Saudi minority sect is restive
Dhahran, Saudi Arabia
Here is Eastern Province, where most of Saudi Arabia's huge oil riches lie deep under the desert sand, the ruling Sunni Muslim monarchy faces an increasingly resentful Shia Muslim minority.
Saudi officials, United States diplomats, and representatives of the Aramco Oil Company are concerned that deep-seated discontent among the 125,000 Shia Muslims of Eastern Province might endanger the security of the oil industry.
Aramco keeps no statistics on the religious compositions of its employees, but officials privately estimate that 40 to 60 percent of the work force are Shia Muslims. And the officials describe the Shia population here as "extremely angry."
Twice in the past three months the Shia population of the oasis around the township of Qatif, about an hour's drive north of Dhahran, have taken to the streets to express their grievances.
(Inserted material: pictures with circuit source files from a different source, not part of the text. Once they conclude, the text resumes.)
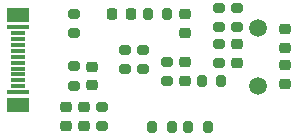
<source format=gbs>
%TF.GenerationSoftware,KiCad,Pcbnew,(6.0.1)*%
%TF.CreationDate,2022-01-24T11:38:00+08:00*%
%TF.ProjectId,ST-Link_v2-1,53542d4c-696e-46b5-9f76-322d312e6b69,rev?*%
%TF.SameCoordinates,Original*%
%TF.FileFunction,Soldermask,Bot*%
%TF.FilePolarity,Negative*%
%FSLAX46Y46*%
G04 Gerber Fmt 4.6, Leading zero omitted, Abs format (unit mm)*
G04 Created by KiCad (PCBNEW (6.0.1)) date 2022-01-24 11:38:00*
%MOMM*%
%LPD*%
G01*
G04 APERTURE LIST*
G04 Aperture macros list*
%AMRoundRect*
0 Rectangle with rounded corners*
0 $1 Rounding radius*
0 $2 $3 $4 $5 $6 $7 $8 $9 X,Y pos of 4 corners*
0 Add a 4 corners polygon primitive as box body*
4,1,4,$2,$3,$4,$5,$6,$7,$8,$9,$2,$3,0*
0 Add four circle primitives for the rounded corners*
1,1,$1+$1,$2,$3*
1,1,$1+$1,$4,$5*
1,1,$1+$1,$6,$7*
1,1,$1+$1,$8,$9*
0 Add four rect primitives between the rounded corners*
20,1,$1+$1,$2,$3,$4,$5,0*
20,1,$1+$1,$4,$5,$6,$7,0*
20,1,$1+$1,$6,$7,$8,$9,0*
20,1,$1+$1,$8,$9,$2,$3,0*%
G04 Aperture macros list end*
%ADD10C,1.500000*%
%ADD11R,1.850000X0.300000*%
%ADD12R,1.250000X0.300000*%
%ADD13R,1.850000X1.180000*%
%ADD14RoundRect,0.200000X0.275000X-0.200000X0.275000X0.200000X-0.275000X0.200000X-0.275000X-0.200000X0*%
%ADD15RoundRect,0.225000X0.250000X-0.225000X0.250000X0.225000X-0.250000X0.225000X-0.250000X-0.225000X0*%
%ADD16RoundRect,0.225000X-0.250000X0.225000X-0.250000X-0.225000X0.250000X-0.225000X0.250000X0.225000X0*%
%ADD17RoundRect,0.225000X0.225000X0.250000X-0.225000X0.250000X-0.225000X-0.250000X0.225000X-0.250000X0*%
%ADD18RoundRect,0.200000X-0.275000X0.200000X-0.275000X-0.200000X0.275000X-0.200000X0.275000X0.200000X0*%
%ADD19RoundRect,0.200000X0.200000X0.275000X-0.200000X0.275000X-0.200000X-0.275000X0.200000X-0.275000X0*%
%ADD20RoundRect,0.200000X-0.200000X-0.275000X0.200000X-0.275000X0.200000X0.275000X-0.200000X0.275000X0*%
G04 APERTURE END LIST*
D10*
%TO.C,Y1*%
X161417000Y-104521000D03*
X161417000Y-109401000D03*
%TD*%
D11*
%TO.C,P1*%
X141097000Y-104438000D03*
D12*
X141097000Y-104938000D03*
X141097000Y-105438000D03*
X141097000Y-105938000D03*
X141097000Y-106438000D03*
X141097000Y-106938000D03*
X141097000Y-107438000D03*
X141097000Y-107938000D03*
X141097000Y-108438000D03*
X141097000Y-108938000D03*
X141097000Y-109438000D03*
D11*
X141097000Y-109938000D03*
D13*
X141097000Y-110998000D03*
X141097000Y-103378000D03*
%TD*%
D14*
%TO.C,R16*%
X145796000Y-109409000D03*
X145796000Y-107759000D03*
%TD*%
D15*
%TO.C,C6*%
X155194000Y-104915000D03*
X155194000Y-103365000D03*
%TD*%
D14*
%TO.C,R14*%
X159639000Y-104457000D03*
X159639000Y-102807000D03*
%TD*%
D16*
%TO.C,C8*%
X145161000Y-111239000D03*
X145161000Y-112789000D03*
%TD*%
D17*
%TO.C,C4*%
X150635000Y-103340000D03*
X149085000Y-103340000D03*
%TD*%
D18*
%TO.C,R3*%
X148209000Y-111189000D03*
X148209000Y-112839000D03*
%TD*%
D14*
%TO.C,R19*%
X151638000Y-108013000D03*
X151638000Y-106363000D03*
%TD*%
D15*
%TO.C,C2*%
X163703000Y-109233000D03*
X163703000Y-107683000D03*
%TD*%
D18*
%TO.C,R1*%
X158115000Y-105855000D03*
X158115000Y-107505000D03*
%TD*%
D19*
%TO.C,R9*%
X158305000Y-108966000D03*
X156655000Y-108966000D03*
%TD*%
D16*
%TO.C,C1*%
X159639000Y-105905000D03*
X159639000Y-107455000D03*
%TD*%
%TO.C,C3*%
X163703000Y-104635000D03*
X163703000Y-106185000D03*
%TD*%
D19*
%TO.C,R4*%
X154114000Y-112903000D03*
X152464000Y-112903000D03*
%TD*%
D14*
%TO.C,R6*%
X153670000Y-109029000D03*
X153670000Y-107379000D03*
%TD*%
D18*
%TO.C,R15*%
X158115000Y-102807000D03*
X158115000Y-104457000D03*
%TD*%
D20*
%TO.C,R7*%
X152083000Y-103340000D03*
X153733000Y-103340000D03*
%TD*%
D15*
%TO.C,C7*%
X147320000Y-109359000D03*
X147320000Y-107809000D03*
%TD*%
D14*
%TO.C,R20*%
X150114000Y-108013000D03*
X150114000Y-106363000D03*
%TD*%
D18*
%TO.C,R2*%
X145796000Y-103315000D03*
X145796000Y-104965000D03*
%TD*%
D20*
%TO.C,R5*%
X157162000Y-112903000D03*
X155512000Y-112903000D03*
%TD*%
D16*
%TO.C,C9*%
X146685000Y-111239000D03*
X146685000Y-112789000D03*
%TD*%
D15*
%TO.C,C5*%
X155194000Y-108979000D03*
X155194000Y-107429000D03*
%TD*%
M02*

</source>
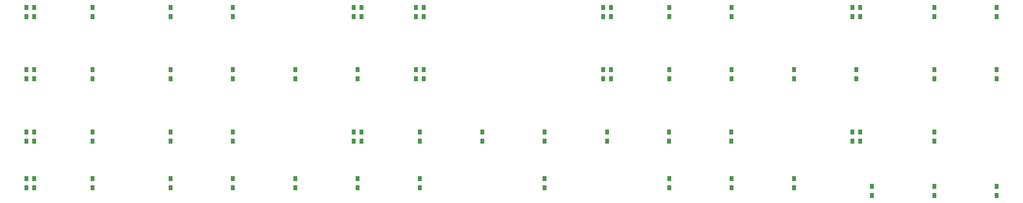
<source format=gbr>
G04 #@! TF.GenerationSoftware,KiCad,Pcbnew,(6.0.0-rc1-dev-577-ge0316af69)*
G04 #@! TF.CreationDate,2019-06-10T21:21:03-05:00*
G04 #@! TF.ProjectId,OrthonautSouthpaw,4F7274686F6E617574536F7574687061,v1*
G04 #@! TF.SameCoordinates,Original*
G04 #@! TF.FileFunction,Paste,Top*
G04 #@! TF.FilePolarity,Positive*
%FSLAX46Y46*%
G04 Gerber Fmt 4.6, Leading zero omitted, Abs format (unit mm)*
G04 Created by KiCad (PCBNEW (6.0.0-rc1-dev-577-ge0316af69)) date 06/10/19 21:21:03*
%MOMM*%
%LPD*%
G01*
G04 APERTURE LIST*
%ADD10R,1.200000X1.600000*%
G04 APERTURE END LIST*
D10*
G04 #@! TO.C,D1*
X58187500Y-33037500D03*
X58187500Y-35837500D03*
G04 #@! TD*
G04 #@! TO.C,D2*
X58187500Y-52037500D03*
X58187500Y-54837500D03*
G04 #@! TD*
G04 #@! TO.C,D3*
X58187500Y-71037500D03*
X58187500Y-73837500D03*
G04 #@! TD*
G04 #@! TO.C,D5*
X60562500Y-33037500D03*
X60562500Y-35837500D03*
G04 #@! TD*
G04 #@! TO.C,D6*
X60562500Y-52037500D03*
X60562500Y-54837500D03*
G04 #@! TD*
G04 #@! TO.C,D7*
X60562500Y-71037500D03*
X60562500Y-73837500D03*
G04 #@! TD*
G04 #@! TO.C,D8*
X60562500Y-85287500D03*
X60562500Y-88087500D03*
G04 #@! TD*
G04 #@! TO.C,D9*
X78375000Y-33037500D03*
X78375000Y-35837500D03*
G04 #@! TD*
G04 #@! TO.C,D10*
X78375000Y-52037500D03*
X78375000Y-54837500D03*
G04 #@! TD*
G04 #@! TO.C,D11*
X78375000Y-71037500D03*
X78375000Y-73837500D03*
G04 #@! TD*
G04 #@! TO.C,D12*
X78375000Y-85287500D03*
X78375000Y-88087500D03*
G04 #@! TD*
G04 #@! TO.C,D13*
X102125000Y-35837500D03*
X102125000Y-33037500D03*
G04 #@! TD*
G04 #@! TO.C,D14*
X102125000Y-54837500D03*
X102125000Y-52037500D03*
G04 #@! TD*
G04 #@! TO.C,D15*
X102125000Y-73837500D03*
X102125000Y-71037500D03*
G04 #@! TD*
G04 #@! TO.C,D16*
X102125000Y-88087500D03*
X102125000Y-85287500D03*
G04 #@! TD*
G04 #@! TO.C,D17*
X121125000Y-35837500D03*
X121125000Y-33037500D03*
G04 #@! TD*
G04 #@! TO.C,D18*
X121125000Y-54837500D03*
X121125000Y-52037500D03*
G04 #@! TD*
G04 #@! TO.C,D19*
X121125000Y-73837500D03*
X121125000Y-71037500D03*
G04 #@! TD*
G04 #@! TO.C,D20*
X121125000Y-88087500D03*
X121125000Y-85287500D03*
G04 #@! TD*
G04 #@! TO.C,D21*
X157937500Y-35837500D03*
X157937500Y-33037500D03*
G04 #@! TD*
G04 #@! TO.C,D22*
X140125000Y-54837500D03*
X140125000Y-52037500D03*
G04 #@! TD*
G04 #@! TO.C,D23*
X157937500Y-73837500D03*
X157937500Y-71037500D03*
G04 #@! TD*
G04 #@! TO.C,D24*
X140125000Y-88087500D03*
X140125000Y-85287500D03*
G04 #@! TD*
G04 #@! TO.C,D25*
X160312500Y-35837500D03*
X160312500Y-33037500D03*
G04 #@! TD*
G04 #@! TO.C,D26*
X159125000Y-54837500D03*
X159125000Y-52037500D03*
G04 #@! TD*
G04 #@! TO.C,D27*
X160312500Y-73837500D03*
X160312500Y-71037500D03*
G04 #@! TD*
G04 #@! TO.C,D28*
X159125000Y-88087500D03*
X159125000Y-85287500D03*
G04 #@! TD*
G04 #@! TO.C,D29*
X176937500Y-35837500D03*
X176937500Y-33037500D03*
G04 #@! TD*
G04 #@! TO.C,D30*
X176937500Y-54837500D03*
X176937500Y-52037500D03*
G04 #@! TD*
G04 #@! TO.C,D31*
X178125000Y-73837500D03*
X178125000Y-71037500D03*
G04 #@! TD*
G04 #@! TO.C,D32*
X178125000Y-88087500D03*
X178125000Y-85287500D03*
G04 #@! TD*
G04 #@! TO.C,D33*
X179312500Y-35837500D03*
X179312500Y-33037500D03*
G04 #@! TD*
G04 #@! TO.C,D34*
X179312500Y-54837500D03*
X179312500Y-52037500D03*
G04 #@! TD*
G04 #@! TO.C,D35*
X197125000Y-73837500D03*
X197125000Y-71037500D03*
G04 #@! TD*
G04 #@! TO.C,D36*
X233937500Y-35837500D03*
X233937500Y-33037500D03*
G04 #@! TD*
G04 #@! TO.C,D37*
X233937500Y-54837500D03*
X233937500Y-52037500D03*
G04 #@! TD*
G04 #@! TO.C,D38*
X216125000Y-73837500D03*
X216125000Y-71037500D03*
G04 #@! TD*
G04 #@! TO.C,D39*
X236312500Y-35837500D03*
X236312500Y-33037500D03*
G04 #@! TD*
G04 #@! TO.C,D40*
X236312500Y-54837500D03*
X236312500Y-52037500D03*
G04 #@! TD*
G04 #@! TO.C,D41*
X235125000Y-73837500D03*
X235125000Y-71037500D03*
G04 #@! TD*
G04 #@! TO.C,D42*
X216125000Y-88087500D03*
X216125000Y-85287500D03*
G04 #@! TD*
G04 #@! TO.C,D43*
X254125000Y-35837500D03*
X254125000Y-33037500D03*
G04 #@! TD*
G04 #@! TO.C,D44*
X254125000Y-54837500D03*
X254125000Y-52037500D03*
G04 #@! TD*
G04 #@! TO.C,D45*
X254000000Y-71037500D03*
X254000000Y-73837500D03*
G04 #@! TD*
G04 #@! TO.C,D46*
X254125000Y-85287500D03*
X254125000Y-88087500D03*
G04 #@! TD*
G04 #@! TO.C,D47*
X273125000Y-33037500D03*
X273125000Y-35837500D03*
G04 #@! TD*
G04 #@! TO.C,D48*
X273125000Y-52037500D03*
X273125000Y-54837500D03*
G04 #@! TD*
G04 #@! TO.C,D49*
X273000000Y-71037500D03*
X273000000Y-73837500D03*
G04 #@! TD*
G04 #@! TO.C,D50*
X273125000Y-85287500D03*
X273125000Y-88087500D03*
G04 #@! TD*
G04 #@! TO.C,D51*
X309937500Y-33037500D03*
X309937500Y-35837500D03*
G04 #@! TD*
G04 #@! TO.C,D52*
X292125000Y-52037500D03*
X292125000Y-54837500D03*
G04 #@! TD*
G04 #@! TO.C,D53*
X309937500Y-71037500D03*
X309937500Y-73837500D03*
G04 #@! TD*
G04 #@! TO.C,D54*
X292125000Y-85287500D03*
X292125000Y-88087500D03*
G04 #@! TD*
G04 #@! TO.C,D55*
X312312500Y-33037500D03*
X312312500Y-35837500D03*
G04 #@! TD*
G04 #@! TO.C,D56*
X311125000Y-52037500D03*
X311125000Y-54837500D03*
G04 #@! TD*
G04 #@! TO.C,D57*
X312312500Y-71037500D03*
X312312500Y-73837500D03*
G04 #@! TD*
G04 #@! TO.C,D58*
X315875000Y-87662500D03*
X315875000Y-90462500D03*
G04 #@! TD*
G04 #@! TO.C,D59*
X334875000Y-33037500D03*
X334875000Y-35837500D03*
G04 #@! TD*
G04 #@! TO.C,D60*
X334875000Y-52037500D03*
X334875000Y-54837500D03*
G04 #@! TD*
G04 #@! TO.C,D61*
X334875000Y-71037500D03*
X334875000Y-73837500D03*
G04 #@! TD*
G04 #@! TO.C,D62*
X334875000Y-87662500D03*
X334875000Y-90462500D03*
G04 #@! TD*
G04 #@! TO.C,D63*
X353875000Y-33037500D03*
X353875000Y-35837500D03*
G04 #@! TD*
G04 #@! TO.C,D64*
X353875000Y-52037500D03*
X353875000Y-54837500D03*
G04 #@! TD*
G04 #@! TO.C,D65*
X353875000Y-87662500D03*
X353875000Y-90462500D03*
G04 #@! TD*
G04 #@! TO.C,D4*
X58187500Y-85287500D03*
X58187500Y-88087500D03*
G04 #@! TD*
M02*

</source>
Carrying portraits of Ayatollah Ruhollah Khomeini, the Shia Muslim leader of revolutionary Iran, they demanded last November a fairer distribution of wealth within the Saudi kingdom and an end to alleged discrimination against Saudi Arabia's Shia minority by the Sunni majority.They took to the streets again for two days earlier this month.
It is not clear how much the Shia revolution in Iran has seeped across the waters of the Gulf. But, as an analyst here points out, the Saudi Shias "feel neglected by the House of Al Saud." He adds, however, that "it is unclear whether they are simply demanding what they conceive as justice from the royal family or the overthrow of the monarchy."
The Shias feel that Saudi Arabia's oil should remain in the ground because "the revenues are not coming back to those who work in the oil fields."
A Western diplomat comments: "There is no cause to be alarmed in the sense of an Iranian-type revolution in the near future." But, he adds, "the danger of sabotage of the oil fields cannot be excluded."
Some experts compare Saudi Arabia's Shia Muslims to the Palestinians or the European Jews, pointing out that "they are never given credit for the work they have done; nobody ever says "thank you' to them."
These sources fear that recent events in Eastern Province might have a snowball effect. Demonstrations at the end of November in Qatif resulted in armed clashes with the National Guard. Casualty figures are not available, but hundreds of Shia Muslims are believed to have been arrested.
The two days of demonstrations during the first week of February passed peacefully. But observers point out that this time the release of the detained Shias was added to the list of demands.
Although the Saudi authorities hope to reduce tension by dealing with the Shias' major grievances, some officials take a pessimistic view of the future. "No matter what the Saudis do, some of the Shias will say that it is not enough or that it is too late. It is a perception problem."
Moreover, in diplomatic and Saudi government circles there is concern that foreign powers are trying to exploit the Shias' grievances for their own purposes. "They are a happy hunting ground for the Palestine Liberation Organization, once the Palestinians turn on Saudi Arabia and the United States," a diplomat in Riyadh says.
It is asserted here that in the past year PLO officials have hinted at creating difficulties in the kingdom should Saudi Arabia not pressure the United States into "truly solving the Palestinian question."
However, it is more generally assumed that post-revolutionary Iran plays an important role in fueling the situation. Radio Tehran's daily Arab-language programs are widely listened to in Eastern Province.
In past weeks, the program has attacked not only the "United States, the bloodsuckers of peoples" but also the Saudi monarchy as a "corrupt, mercenary agent of the United States.
"The foreign policy of this [Saudi] regime is a satanic policy and is under the complete domination of the world- devouring America," the Iranians charged.
"In this country, there is an American dictatorship in force carried out by the members of the Saudi family under the name and cover of Islam, which does not allow any kind of feedom. There is no constitution, and the oppressed people of this land are even deprived of the basic necessities of life and basic rights while the rulers are forcefully using all their vast wealth of the land for their own gain."
Frequently Radio Tehran broadcasts statements by the "Islamic Revolutionary Organization of the Arab Peninsula," a hitherto unknown organization. Western diplomats believe that "it smells of a fake."
Immediately after the recent disturbances in Qatif, the Islamic Revolutionary Organization announced that "the Islamic revolution in the Arab peninsul a will continue to escalate until the tribal Al Saud regime is defeated and the Islamic republic is established upon the ruins of this oppressive regime."